> **DIRECTIVE 1**:
Condense the paragraph in the Schedule 13D excerpt that begins "The name of the issuer is" into a short bulleted list that keeps its main facts.
> **DIRECTIVE 2**:
Reproduce verbatim the section of the Schedule 13D excerpt from "The name of" up to and including "Identity and Background.".

> **PROVIDED PASSAGE**:
11. AGGREGATE AMOUNT BENEFICIALLY OWNED BY EACH REPORTING  
  PERSON  
     
  0  
     
12. CHECK BOX IF THE AGGREGATE AMOUNT IN ROW (11) EXCLUDES  
  CERTAIN SHARES  
     
     
13. PERCENT OF CLASS REPRESENTED BY AMOUNT IN ROW (11)  
     
  0%  
     
14. TYPE OF REPORTING PERSON  
     
  IN, HC  
     

 

 

 

CUSIP No. 04624N107    
     
Item 1. Security and Issuer.  
     
 

The name of the issuer is Asterias Biotherapeutics, Inc., a Delaware corporation (the "Issuer"). The address of the Issuer's principal executive offices is 6300 Dumbarton Circle, Fremont, California 94555. This Amendment No. 1 to Schedule 13D relates to the Issuer's Series A Common Stock, $0.0001 par value (the "Shares").

 

 
     

 

Item 2. Identity and Background.

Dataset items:

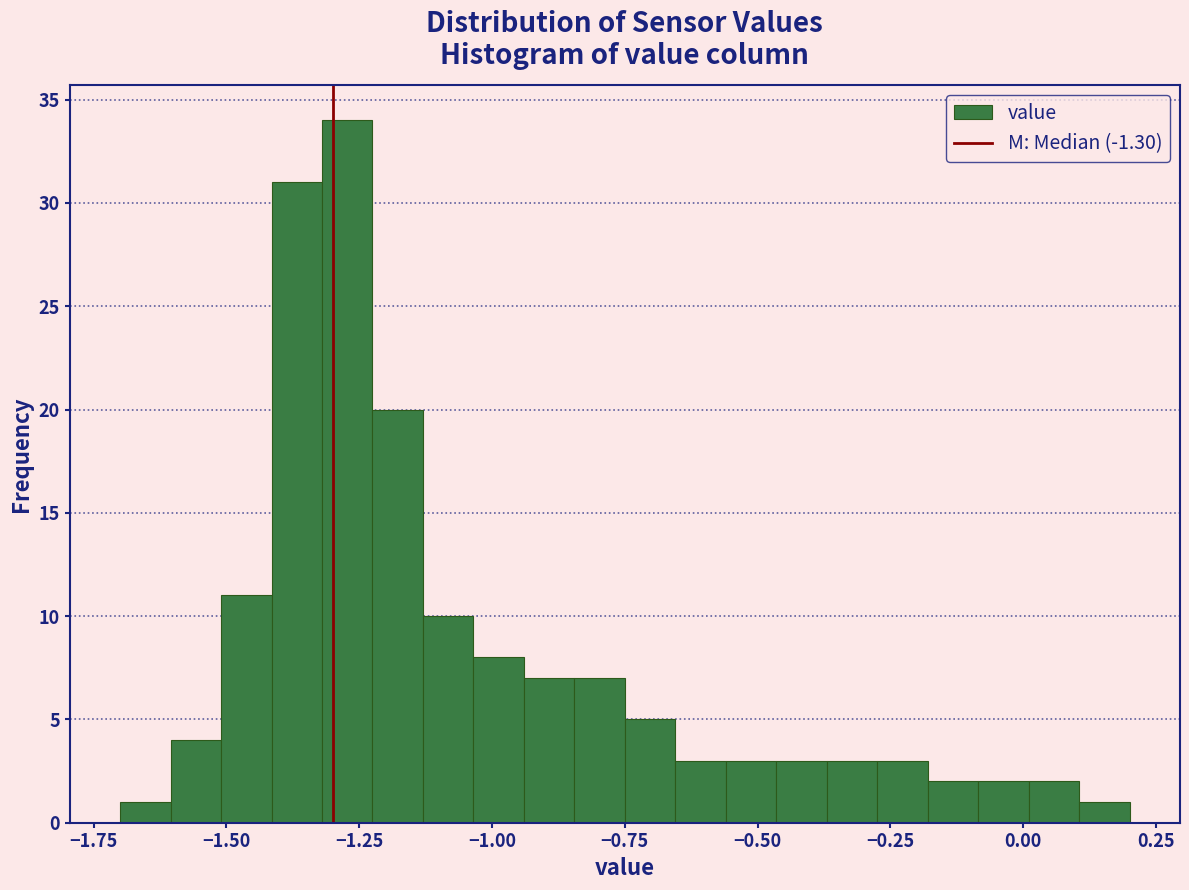

Read against the x-axis, roughly where is the centre of the tallest bar?

-1.25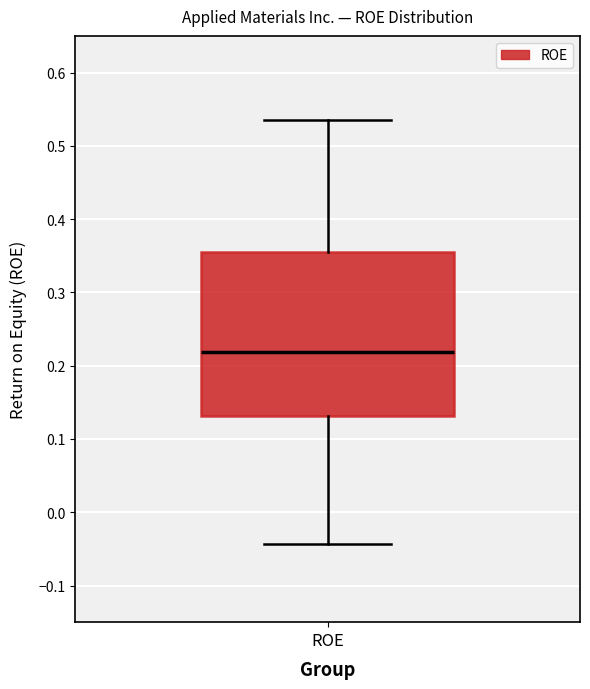

Where does the lower whisker of the box for ROE end on the y-axis? The values are not printed on the chart, so give them approximately, as read against the axis.

-0.04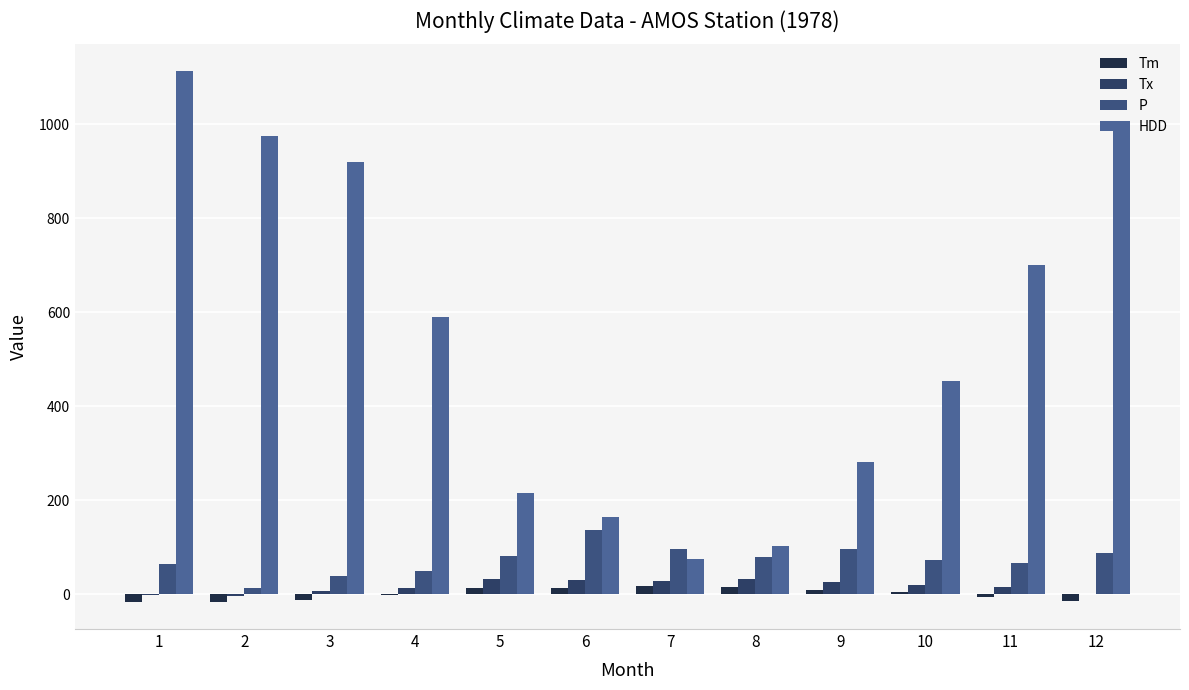

What is the difference between the highest and lowest values at 11?

706.5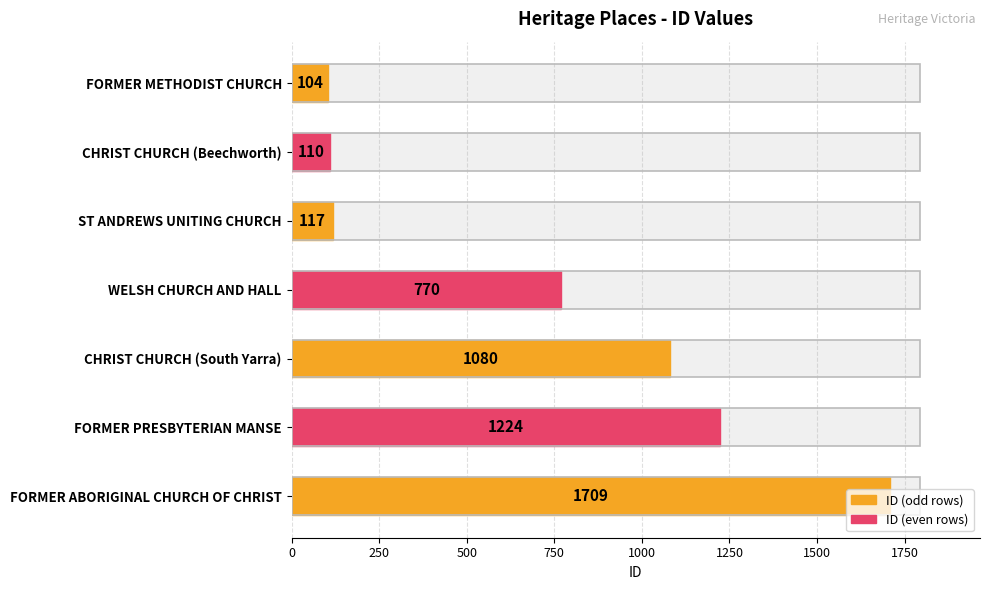

Reading right to left, what are all the values shown in this chart?

1709	1224	1080	770	117	110	104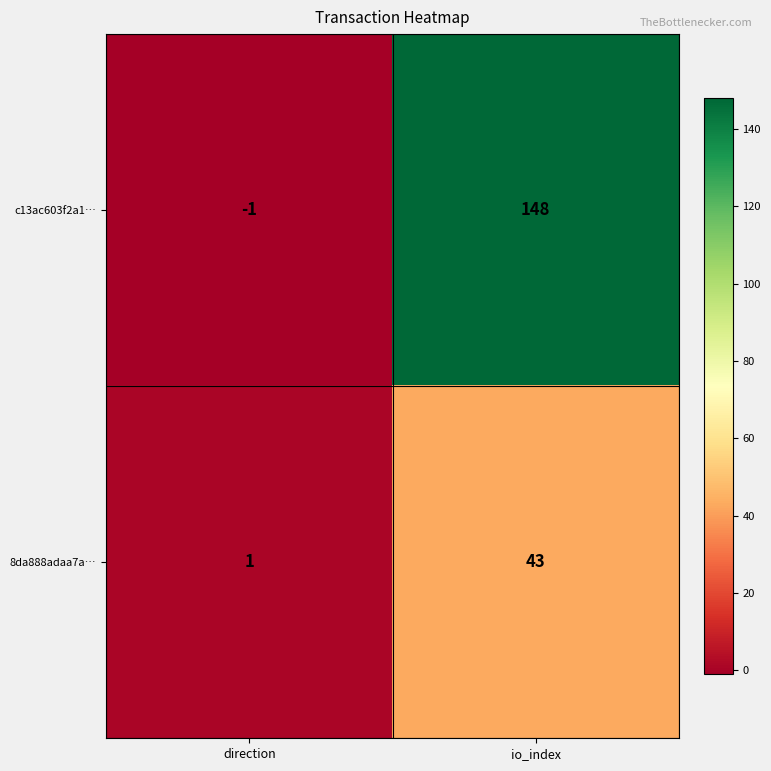

Which series has the widest spread of values?

c13ac603f2a1…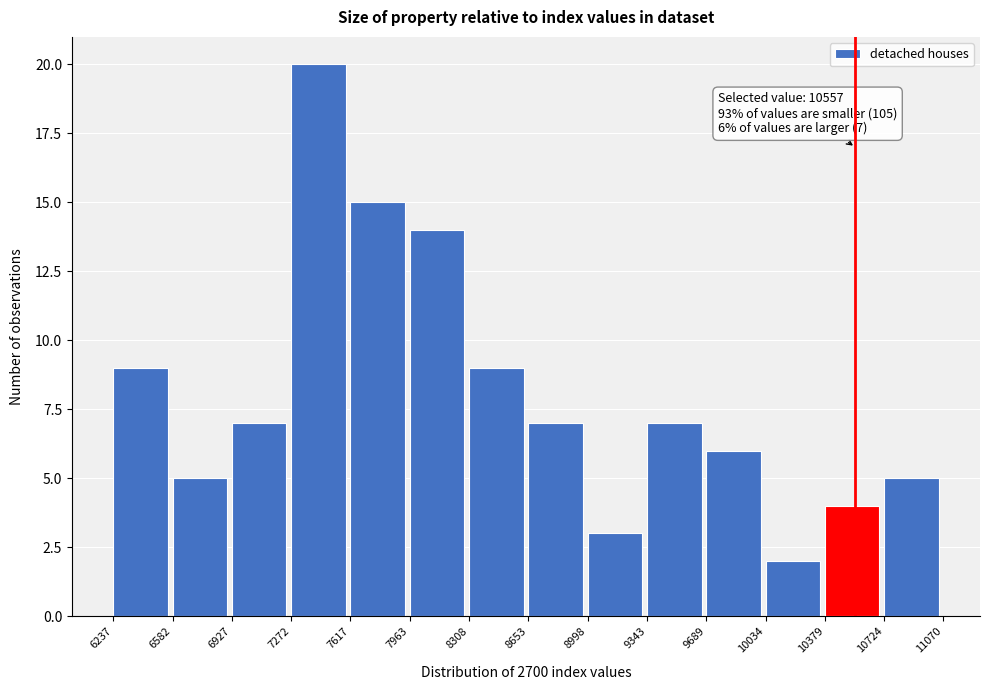

Which range on the x-axis has the tallest bar?

7272 to 7617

> **ANSWER 1**:
- Issuer: Asterias Biotherapeutics, Inc., a Delaware corporation
- Principal executive offices: 6300 Dumbarton Circle, Fremont, California 94555
- Subject of this Amendment No. 1 to Schedule 13D: the Issuer's Series A Common Stock, $0.0001 par value

> **ANSWER 2**:
The name of the issuer is Asterias Biotherapeutics, Inc., a Delaware corporation (the "Issuer"). The address of the Issuer's principal executive offices is 6300 Dumbarton Circle, Fremont, California 94555. This Amendment No. 1 to Schedule 13D relates to the Issuer's Series A Common Stock, $0.0001 par value (the "Shares").

 

 
     

 

Item 2. Identity and Background.